╭──

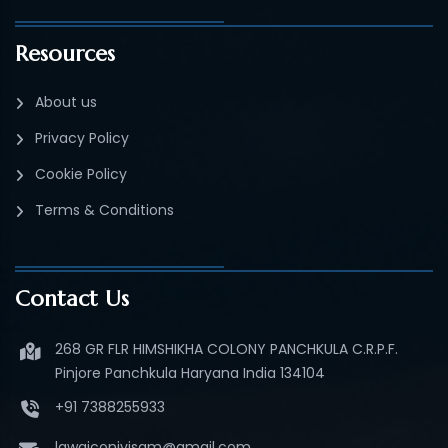
Resources
About us
Privacy Policy
Cookie Policy
Terms & Conditions
Contact Us
268 GR FLR HIMSHIKHA COLONY PANCHKULA C.R.P.F.
Pinjore Panchkula Haryana India 134104
+91 7388255933
lawgiconivisam@gmail.com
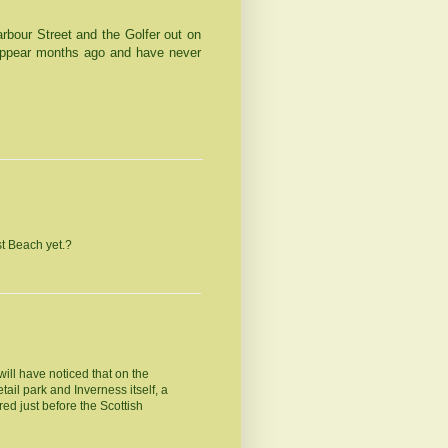
rbour Street
and the Golfer out on
ppear months ago and have never
t Beach yet.?
ill have noticed that on the
ail park and Inverness itself, a
ared just before the Scottish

╰──

*TASK DESCRIPTION*
Begin with the line that contains "ill have noticed that on the" and end with the last line of the material above. Set down that range exactly.

*EXERCISE RESPONSE*
ill have noticed that on the
ail park and Inverness itself, a
ared just before the Scottish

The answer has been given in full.